In relying upon the foregoing cases the appellant argues the facts in the instant case come squarely within the rule that the 1962 Chevrolet was procured after the issuance of the policy and took the place of the Cadillac, which was at the time of the accident incapable of being operated on the highway. The appellant argues in its brief that the stipulation of facts clearly shows at no time did Kiker own more than two vehicles which could be used on the *98 highway. This is the entire basis and thrust of the appellant's argument.
We do not think the record presented in the instant case supports the appellant's position.
The whole question is to be resolved by a determination of the intention of Mr. Kiker at the time the 1962 Chevrolet was purchased. In this connection, the transfer of license plates is simply one of the factors which should be considered. The record does not disclose whether the Kikers purchased new license plates at the end of the year for the 1958 Cadillac. It does disclose, however, that Mrs. Kiker after the death of her husband reinsured the 1958 Cadillac when she renewed the policy here in question, and that the Kikers had instructed the appellee's insurance agent less than thirty days after acquiring the 1962 Chevrolet that they did not want the 1962 Chevrolet added to the policy written by the appellee.
Furthermore, the appellant's argument, when subjected to closer scrutiny, does not support the proposition that the transfer of the license plates from the Cadillac to the Chevrolet removed the Cadillac from coverage under the appellee's policy. If, for example, after the purchase of the 1962 Chevrolet and prior to the expiration of the policy on February 4, 1963, Mr. Kiker before his death, or Mrs. Kiker thereafter, had backed the Cadillac over a small child in the driveway, would this court or any other court hold there was no coverage under the appellee's policy? There is no provision in the policy which requires the vehicle to be licensed before the policy provides coverage. The 1958 Cadillac was mechanically operable at all times in question.
Under the policy in question the company contracts that it will insure the automobiles owned by the named insured at the beginning of the policy period. Further, it will insure replacements and additional automobiles under the conditions imposed. Clearly, after Mr. Kiker acquired the 1962 Chevrolet he had three automobiles in operable condition which he could insure for liability purposes in whatever manner he chose. He specifically insured the 1962 Chevrolet with Motors Insurance Corporation at the time of purchase for comprehensive and collision insurance, stating to his insurance agent for the appellee on the 14th day of October, 1962, that the liability insurance on the 1962 Chevrolet was to be written through the S.A. Long Company, his new employer, and that it was part of his compensation.

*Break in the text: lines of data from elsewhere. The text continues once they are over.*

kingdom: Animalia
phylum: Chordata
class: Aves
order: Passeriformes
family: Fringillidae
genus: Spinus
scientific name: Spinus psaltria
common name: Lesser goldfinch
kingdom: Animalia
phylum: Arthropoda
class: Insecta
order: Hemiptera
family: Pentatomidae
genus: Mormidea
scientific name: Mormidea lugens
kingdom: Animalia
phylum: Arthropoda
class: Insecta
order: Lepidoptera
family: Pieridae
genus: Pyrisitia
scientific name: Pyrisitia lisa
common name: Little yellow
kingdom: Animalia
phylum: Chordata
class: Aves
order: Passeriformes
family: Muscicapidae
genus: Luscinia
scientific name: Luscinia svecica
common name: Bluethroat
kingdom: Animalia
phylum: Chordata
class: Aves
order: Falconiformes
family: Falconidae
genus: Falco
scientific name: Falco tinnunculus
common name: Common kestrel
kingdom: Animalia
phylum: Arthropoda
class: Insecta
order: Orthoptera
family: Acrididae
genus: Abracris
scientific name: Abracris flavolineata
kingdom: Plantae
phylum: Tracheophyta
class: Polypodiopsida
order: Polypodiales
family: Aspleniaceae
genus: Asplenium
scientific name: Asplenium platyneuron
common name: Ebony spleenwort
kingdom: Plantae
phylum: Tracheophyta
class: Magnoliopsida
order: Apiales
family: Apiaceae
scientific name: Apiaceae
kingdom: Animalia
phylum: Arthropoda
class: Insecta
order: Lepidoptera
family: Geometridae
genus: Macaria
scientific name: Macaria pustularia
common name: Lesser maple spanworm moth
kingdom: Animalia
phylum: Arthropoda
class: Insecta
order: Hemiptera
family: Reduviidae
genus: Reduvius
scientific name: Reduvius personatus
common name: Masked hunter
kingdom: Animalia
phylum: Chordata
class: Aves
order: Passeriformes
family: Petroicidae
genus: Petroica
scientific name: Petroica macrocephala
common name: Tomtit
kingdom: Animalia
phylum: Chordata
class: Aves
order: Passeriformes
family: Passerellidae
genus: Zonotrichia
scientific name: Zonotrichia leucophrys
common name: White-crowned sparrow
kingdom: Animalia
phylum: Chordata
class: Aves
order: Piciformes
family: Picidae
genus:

*99 After Mr. Kiker's death, his wife continued to insure the 1957 Oldsmobile and the 1958 Cadillac with the appellee by renewal of the policy on February 4, 1963. The insurance continued on both of these vehicles until the 1958 Cadillac was sold on February 26, 1963, at which time the policy was canceled on the Cadillac.
We hold as a matter of law that the stipulated facts disclose it was the intention of the Kikers to use the 1962 Chevrolet automobile as an additional automobile, and not as a replacement for the 1958 Cadillac. The appellee's policy, therefore, did not cover the 1962 Chevrolet at the time of the accident.
The judgment of the lower court is affirmed.